Work task:
Filter the records for lines holding the string "using".

Given records:
⟨

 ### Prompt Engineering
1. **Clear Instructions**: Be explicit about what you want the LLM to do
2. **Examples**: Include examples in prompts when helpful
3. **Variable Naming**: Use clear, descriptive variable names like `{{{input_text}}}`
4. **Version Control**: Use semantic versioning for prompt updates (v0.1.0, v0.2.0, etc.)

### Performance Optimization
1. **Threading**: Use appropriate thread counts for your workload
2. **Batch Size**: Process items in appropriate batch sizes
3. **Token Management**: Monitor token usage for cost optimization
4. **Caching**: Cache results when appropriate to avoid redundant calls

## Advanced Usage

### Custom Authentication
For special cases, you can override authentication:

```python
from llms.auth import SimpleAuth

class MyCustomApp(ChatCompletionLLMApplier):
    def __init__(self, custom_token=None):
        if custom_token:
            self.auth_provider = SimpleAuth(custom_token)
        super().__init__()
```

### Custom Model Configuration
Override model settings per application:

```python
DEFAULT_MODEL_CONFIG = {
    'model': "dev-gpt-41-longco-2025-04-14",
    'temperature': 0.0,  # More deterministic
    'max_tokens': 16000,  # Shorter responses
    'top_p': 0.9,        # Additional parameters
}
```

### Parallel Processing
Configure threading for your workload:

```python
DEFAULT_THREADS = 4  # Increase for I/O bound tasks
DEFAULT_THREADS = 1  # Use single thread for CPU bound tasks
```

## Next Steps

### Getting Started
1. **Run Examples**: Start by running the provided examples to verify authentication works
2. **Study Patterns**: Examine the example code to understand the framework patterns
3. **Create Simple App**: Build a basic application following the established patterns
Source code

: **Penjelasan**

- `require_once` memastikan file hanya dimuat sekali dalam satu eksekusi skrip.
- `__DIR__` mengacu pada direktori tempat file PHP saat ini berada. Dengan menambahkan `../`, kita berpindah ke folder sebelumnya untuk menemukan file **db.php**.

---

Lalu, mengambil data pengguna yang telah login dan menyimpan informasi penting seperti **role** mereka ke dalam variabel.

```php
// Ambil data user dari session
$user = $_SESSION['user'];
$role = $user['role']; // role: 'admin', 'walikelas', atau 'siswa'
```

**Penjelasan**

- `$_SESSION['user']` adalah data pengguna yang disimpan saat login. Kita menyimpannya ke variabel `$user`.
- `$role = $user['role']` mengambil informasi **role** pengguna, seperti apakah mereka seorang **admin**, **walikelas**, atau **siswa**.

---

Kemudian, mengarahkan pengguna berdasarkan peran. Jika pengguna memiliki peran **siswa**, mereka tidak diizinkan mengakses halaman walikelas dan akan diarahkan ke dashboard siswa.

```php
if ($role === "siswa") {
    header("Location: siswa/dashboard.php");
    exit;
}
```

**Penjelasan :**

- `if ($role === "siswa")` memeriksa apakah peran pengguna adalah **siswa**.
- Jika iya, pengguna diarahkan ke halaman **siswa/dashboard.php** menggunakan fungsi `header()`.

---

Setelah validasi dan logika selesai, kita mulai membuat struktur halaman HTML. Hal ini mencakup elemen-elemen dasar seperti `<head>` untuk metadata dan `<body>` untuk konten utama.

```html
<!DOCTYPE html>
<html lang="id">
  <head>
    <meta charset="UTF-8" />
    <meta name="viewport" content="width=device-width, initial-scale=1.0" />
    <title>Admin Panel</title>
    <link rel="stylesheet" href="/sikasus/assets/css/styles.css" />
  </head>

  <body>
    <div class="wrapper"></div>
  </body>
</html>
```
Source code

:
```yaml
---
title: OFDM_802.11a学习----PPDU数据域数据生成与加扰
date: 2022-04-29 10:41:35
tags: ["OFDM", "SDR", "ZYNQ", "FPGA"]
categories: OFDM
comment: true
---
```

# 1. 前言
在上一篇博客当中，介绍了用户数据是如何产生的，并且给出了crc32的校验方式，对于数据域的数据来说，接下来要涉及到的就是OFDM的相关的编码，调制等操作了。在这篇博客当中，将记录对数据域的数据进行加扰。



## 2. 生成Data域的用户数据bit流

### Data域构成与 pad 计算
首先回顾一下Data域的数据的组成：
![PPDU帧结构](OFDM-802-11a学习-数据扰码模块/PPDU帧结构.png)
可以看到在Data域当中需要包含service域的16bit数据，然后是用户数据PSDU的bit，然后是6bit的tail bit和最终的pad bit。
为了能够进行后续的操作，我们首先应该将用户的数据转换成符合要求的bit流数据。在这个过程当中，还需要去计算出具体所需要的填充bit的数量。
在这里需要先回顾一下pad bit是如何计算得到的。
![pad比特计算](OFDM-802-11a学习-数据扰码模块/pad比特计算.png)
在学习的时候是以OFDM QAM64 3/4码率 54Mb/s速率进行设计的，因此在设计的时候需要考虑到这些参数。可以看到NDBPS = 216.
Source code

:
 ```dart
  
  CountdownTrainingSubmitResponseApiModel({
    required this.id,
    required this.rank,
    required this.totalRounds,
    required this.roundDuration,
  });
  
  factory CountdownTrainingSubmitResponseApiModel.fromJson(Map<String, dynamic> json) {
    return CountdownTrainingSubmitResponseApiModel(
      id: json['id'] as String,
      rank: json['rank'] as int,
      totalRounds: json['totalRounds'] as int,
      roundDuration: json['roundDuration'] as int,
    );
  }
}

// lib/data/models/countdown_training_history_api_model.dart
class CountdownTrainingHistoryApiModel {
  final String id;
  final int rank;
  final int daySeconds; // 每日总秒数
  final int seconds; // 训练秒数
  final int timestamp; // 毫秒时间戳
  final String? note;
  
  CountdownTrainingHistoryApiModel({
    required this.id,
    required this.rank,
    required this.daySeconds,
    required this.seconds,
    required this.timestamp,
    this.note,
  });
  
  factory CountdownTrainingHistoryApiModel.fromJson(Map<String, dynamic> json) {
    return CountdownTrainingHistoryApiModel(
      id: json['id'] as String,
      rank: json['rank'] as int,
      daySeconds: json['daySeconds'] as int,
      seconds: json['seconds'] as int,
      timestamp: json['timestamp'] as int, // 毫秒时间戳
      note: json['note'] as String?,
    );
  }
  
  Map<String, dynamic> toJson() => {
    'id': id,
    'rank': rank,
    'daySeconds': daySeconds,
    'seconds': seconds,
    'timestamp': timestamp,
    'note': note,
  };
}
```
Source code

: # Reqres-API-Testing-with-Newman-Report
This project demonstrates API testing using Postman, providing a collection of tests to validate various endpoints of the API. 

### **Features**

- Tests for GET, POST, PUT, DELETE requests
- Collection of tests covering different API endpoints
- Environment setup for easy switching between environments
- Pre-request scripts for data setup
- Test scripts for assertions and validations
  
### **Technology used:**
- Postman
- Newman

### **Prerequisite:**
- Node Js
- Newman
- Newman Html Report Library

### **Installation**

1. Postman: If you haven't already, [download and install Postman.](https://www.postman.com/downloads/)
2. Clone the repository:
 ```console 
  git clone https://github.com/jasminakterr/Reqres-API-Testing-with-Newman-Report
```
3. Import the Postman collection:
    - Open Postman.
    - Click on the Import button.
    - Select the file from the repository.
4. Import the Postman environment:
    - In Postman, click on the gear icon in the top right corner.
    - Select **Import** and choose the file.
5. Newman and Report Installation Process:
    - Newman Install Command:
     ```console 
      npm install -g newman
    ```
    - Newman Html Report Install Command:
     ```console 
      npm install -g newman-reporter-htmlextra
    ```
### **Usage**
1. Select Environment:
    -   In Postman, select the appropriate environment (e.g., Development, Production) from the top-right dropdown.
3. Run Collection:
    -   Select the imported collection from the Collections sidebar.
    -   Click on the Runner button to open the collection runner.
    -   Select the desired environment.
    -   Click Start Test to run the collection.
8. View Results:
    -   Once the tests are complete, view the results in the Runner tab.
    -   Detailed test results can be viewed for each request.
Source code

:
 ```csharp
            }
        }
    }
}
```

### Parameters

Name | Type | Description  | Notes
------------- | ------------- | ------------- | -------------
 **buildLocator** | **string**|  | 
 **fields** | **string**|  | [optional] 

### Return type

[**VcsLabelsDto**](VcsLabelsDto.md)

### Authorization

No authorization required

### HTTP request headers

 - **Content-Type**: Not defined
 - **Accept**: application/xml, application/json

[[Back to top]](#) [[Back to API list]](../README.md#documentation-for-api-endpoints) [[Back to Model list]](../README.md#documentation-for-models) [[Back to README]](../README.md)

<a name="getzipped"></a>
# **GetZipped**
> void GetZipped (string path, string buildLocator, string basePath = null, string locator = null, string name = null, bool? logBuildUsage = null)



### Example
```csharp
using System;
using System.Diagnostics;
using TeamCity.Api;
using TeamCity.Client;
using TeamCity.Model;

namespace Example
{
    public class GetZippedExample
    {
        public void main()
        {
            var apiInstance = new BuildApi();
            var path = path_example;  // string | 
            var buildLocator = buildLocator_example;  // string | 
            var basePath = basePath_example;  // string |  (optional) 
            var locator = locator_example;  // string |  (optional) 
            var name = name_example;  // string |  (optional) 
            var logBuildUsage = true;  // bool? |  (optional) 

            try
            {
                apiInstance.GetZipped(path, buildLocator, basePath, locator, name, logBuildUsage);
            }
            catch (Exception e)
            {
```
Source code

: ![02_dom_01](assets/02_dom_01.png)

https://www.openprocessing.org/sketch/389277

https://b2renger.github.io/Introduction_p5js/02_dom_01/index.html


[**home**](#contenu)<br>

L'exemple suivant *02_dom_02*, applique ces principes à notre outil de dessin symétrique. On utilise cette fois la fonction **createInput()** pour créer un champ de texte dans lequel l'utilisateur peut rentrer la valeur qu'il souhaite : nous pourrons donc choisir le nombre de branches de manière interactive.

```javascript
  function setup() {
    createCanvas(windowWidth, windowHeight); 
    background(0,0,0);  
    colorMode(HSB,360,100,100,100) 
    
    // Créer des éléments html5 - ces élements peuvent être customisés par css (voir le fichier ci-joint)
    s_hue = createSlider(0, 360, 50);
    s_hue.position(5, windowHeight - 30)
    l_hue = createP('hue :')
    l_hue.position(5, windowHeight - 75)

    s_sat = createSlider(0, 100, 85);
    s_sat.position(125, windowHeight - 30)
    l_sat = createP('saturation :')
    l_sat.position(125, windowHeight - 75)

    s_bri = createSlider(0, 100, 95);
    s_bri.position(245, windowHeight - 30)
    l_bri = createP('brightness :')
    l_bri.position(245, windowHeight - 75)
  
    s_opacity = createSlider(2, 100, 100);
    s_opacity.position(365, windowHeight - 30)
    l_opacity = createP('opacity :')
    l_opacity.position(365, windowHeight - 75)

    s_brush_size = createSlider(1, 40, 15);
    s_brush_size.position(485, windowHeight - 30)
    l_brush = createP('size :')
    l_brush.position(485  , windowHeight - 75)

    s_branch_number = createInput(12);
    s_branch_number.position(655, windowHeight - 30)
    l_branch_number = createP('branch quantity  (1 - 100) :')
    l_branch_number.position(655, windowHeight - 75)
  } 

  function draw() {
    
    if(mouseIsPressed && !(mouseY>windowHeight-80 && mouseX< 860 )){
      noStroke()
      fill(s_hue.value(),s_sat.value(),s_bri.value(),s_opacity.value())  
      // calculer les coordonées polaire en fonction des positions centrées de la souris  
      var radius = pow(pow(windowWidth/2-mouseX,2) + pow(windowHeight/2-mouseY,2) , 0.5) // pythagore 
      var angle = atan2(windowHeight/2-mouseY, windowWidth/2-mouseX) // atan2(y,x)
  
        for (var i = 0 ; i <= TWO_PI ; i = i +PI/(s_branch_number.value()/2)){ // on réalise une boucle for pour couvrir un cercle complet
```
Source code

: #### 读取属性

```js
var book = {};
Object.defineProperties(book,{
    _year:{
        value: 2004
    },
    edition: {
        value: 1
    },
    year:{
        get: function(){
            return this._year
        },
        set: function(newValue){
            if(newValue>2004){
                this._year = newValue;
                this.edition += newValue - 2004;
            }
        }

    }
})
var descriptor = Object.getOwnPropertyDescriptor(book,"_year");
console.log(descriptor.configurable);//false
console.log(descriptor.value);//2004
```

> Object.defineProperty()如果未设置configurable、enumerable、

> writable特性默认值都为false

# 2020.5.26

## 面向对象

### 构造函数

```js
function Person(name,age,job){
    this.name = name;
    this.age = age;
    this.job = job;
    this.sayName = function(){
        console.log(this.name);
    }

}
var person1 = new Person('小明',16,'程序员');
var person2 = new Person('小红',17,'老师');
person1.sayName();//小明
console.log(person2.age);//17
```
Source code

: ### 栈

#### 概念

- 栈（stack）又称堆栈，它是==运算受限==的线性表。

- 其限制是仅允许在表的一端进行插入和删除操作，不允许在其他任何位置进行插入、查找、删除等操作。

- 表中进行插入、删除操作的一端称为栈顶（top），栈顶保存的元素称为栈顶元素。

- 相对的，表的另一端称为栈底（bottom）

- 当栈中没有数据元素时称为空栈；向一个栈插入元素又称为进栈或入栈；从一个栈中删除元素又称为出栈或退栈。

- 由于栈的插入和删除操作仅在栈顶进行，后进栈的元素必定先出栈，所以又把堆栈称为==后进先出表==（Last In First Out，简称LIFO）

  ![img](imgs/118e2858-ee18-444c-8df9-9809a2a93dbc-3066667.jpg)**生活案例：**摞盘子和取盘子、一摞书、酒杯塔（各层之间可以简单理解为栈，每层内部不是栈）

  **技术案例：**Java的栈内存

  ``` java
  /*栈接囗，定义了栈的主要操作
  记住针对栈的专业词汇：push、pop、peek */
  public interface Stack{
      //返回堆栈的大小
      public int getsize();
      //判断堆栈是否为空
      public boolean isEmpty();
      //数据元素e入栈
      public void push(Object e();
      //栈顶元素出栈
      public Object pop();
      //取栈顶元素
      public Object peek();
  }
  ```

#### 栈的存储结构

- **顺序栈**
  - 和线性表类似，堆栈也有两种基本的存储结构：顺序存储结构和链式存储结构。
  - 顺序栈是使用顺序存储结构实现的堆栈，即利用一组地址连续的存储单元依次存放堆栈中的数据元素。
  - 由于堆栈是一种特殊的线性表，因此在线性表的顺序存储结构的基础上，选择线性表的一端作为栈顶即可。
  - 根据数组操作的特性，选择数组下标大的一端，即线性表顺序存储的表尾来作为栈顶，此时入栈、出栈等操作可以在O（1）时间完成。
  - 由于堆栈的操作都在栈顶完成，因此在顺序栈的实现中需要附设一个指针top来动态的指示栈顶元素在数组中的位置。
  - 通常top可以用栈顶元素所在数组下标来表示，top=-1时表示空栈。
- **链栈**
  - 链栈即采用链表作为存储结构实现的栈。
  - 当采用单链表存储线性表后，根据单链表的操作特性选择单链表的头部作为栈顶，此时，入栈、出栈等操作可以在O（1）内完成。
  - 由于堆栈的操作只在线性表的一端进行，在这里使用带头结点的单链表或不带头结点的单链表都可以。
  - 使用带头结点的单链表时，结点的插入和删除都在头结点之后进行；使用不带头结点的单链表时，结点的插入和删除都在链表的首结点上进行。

⟩

Solution below:
This project demonstrates API testing using Postman, providing a collection of tests to validate various endpoints of the API. 
using System;
using System.Diagnostics;
using TeamCity.Api;
using TeamCity.Client;
using TeamCity.Model;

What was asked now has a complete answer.